Alam mengakui sebagian besar pengungsi Rohingya belum beradaptasi dengan makanan Nusantara. Makanan seperti opor ayam dan sate tidak begitu cocok dengan lidah mereka.
Santapan khas ala pengungsi Rohingya mempunyai tingkat kesulitan berbeda-beda dalam pembuatannya. Rata-rata penganan itu memiliki rasa yang manis.
Semaai, misalnya, yang terbuat dari bihun yang digoreng kemudian dicampur gula, kelapa, susu, kacang tanah, dan kismis.

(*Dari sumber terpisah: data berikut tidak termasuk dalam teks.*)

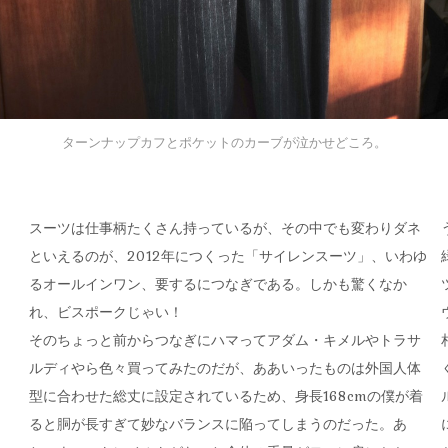
ターンナップカフとポケットのカーブが泣かせどころ。
スーツは仕事柄たくさん持っているが、その中でも変わりダネ
といえるのが、2012年につくった「サイレンスーツ」、いわゆ
るオールインワン、要するにつなぎである。しかも驚くなか
れ、ビスポークじゃい！
そのちょっと前からつなぎにハマってアダム・キメルやトラサ
ルディやら色々買ってみたのだが、ああいったものは外国人体
型に合わせた総丈に設定されているため、身長168cmの僕が着
ると胴が長すぎて妙なバランスに陥ってしまうのだった。あ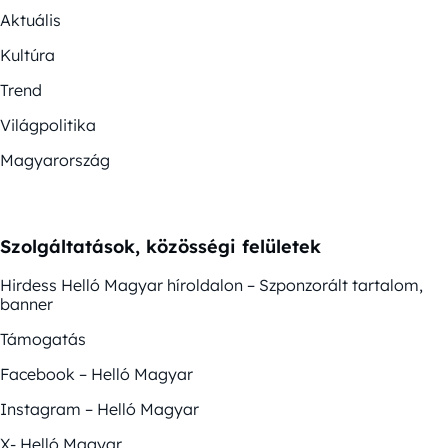
Aktuális
Kultúra
Trend
Világpolitika
Magyarország
Szolgáltatások, közösségi felületek
Hirdess Helló Magyar híroldalon – Szponzorált tartalom,
banner
Támogatás
Facebook – Helló Magyar
Instagram – Helló Magyar
X- Helló Magyar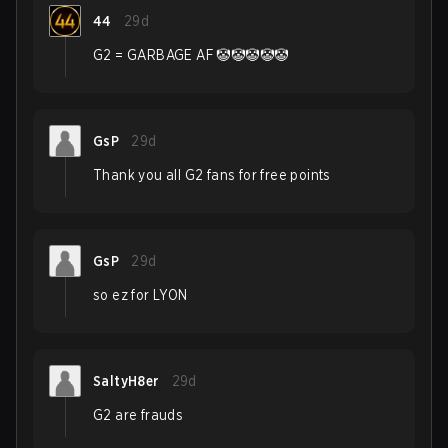
44
29d
G2 = GARBAGE AF 🤡🤡🤡🤡🤡
GsP
29d
Thank you all G2 fans for free points
GsP
29d
so ez for LYON
SaltyH8er
29d
G2 are frauds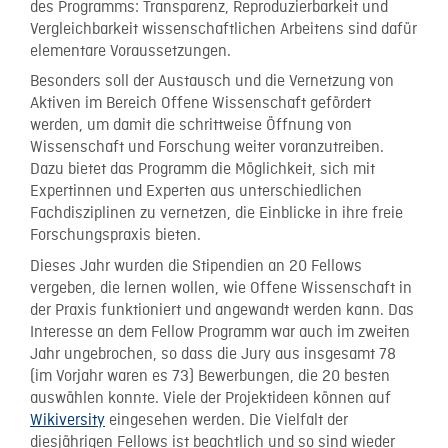
des Programms: Transparenz, Reproduzierbarkeit und
Vergleichbarkeit wissenschaftlichen Arbeitens sind dafür
elementare Voraussetzungen.
Besonders soll der Austausch und die Vernetzung von
Aktiven im Bereich Offene Wissenschaft gefördert
werden, um damit die schrittweise Öffnung von
Wissenschaft und Forschung weiter voranzutreiben.
Dazu bietet das Programm die Möglichkeit, sich mit
Expertinnen und Experten aus unterschiedlichen
Fachdisziplinen zu vernetzen, die Einblicke in ihre freie
Forschungspraxis bieten.
Dieses Jahr wurden die Stipendien an 20 Fellows
vergeben, die lernen wollen, wie Offene Wissenschaft in
der Praxis funktioniert und angewandt werden kann. Das
Interesse an dem Fellow Programm war auch im zweiten
Jahr ungebrochen, so dass die Jury aus insgesamt 78
(im Vorjahr waren es 73) Bewerbungen, die 20 besten
auswählen konnte. Viele der Projektideen können auf
Wikiversity
eingesehen werden. Die Vielfalt der
diesjährigen Fellows ist beachtlich und so sind wieder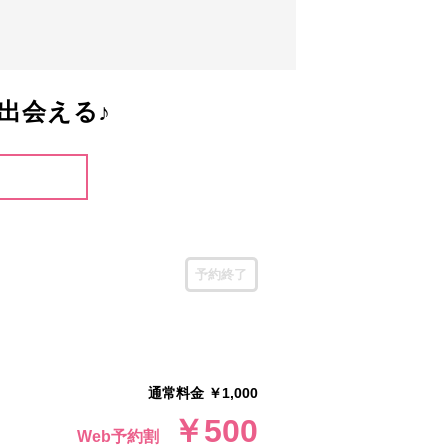
出会える♪
予約終了
通常料金 ￥1,000
￥500
Web予約割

Sedangkan luri pira merupakan penganan yang terbuat dari tepung beras yang diproses menjadi semacam roti. Lalu roti tersebut dipanggang bersama sambal daging. Adapun goru ghusto merupakan daging sapi yang dimasak kari.
Dari beragam makanan khas Rohingya itu, menurut Alam, yang paling sulit dibuat adalahchotkki. Sebab tepung beras harus diolah menjadi semacam mi atau bihun. Lalu diolah seperti halnya semaai.
Tapi tidak berarti semua kuliner Nusantara tidak disantap pengungsi Rohinya. Mereka lebih memilih ayam goreng, nasi goreng, dan mi goreng. Makanan itu lebih terasa enak di lidah mereka dibanding makanan khas Indonesia lain.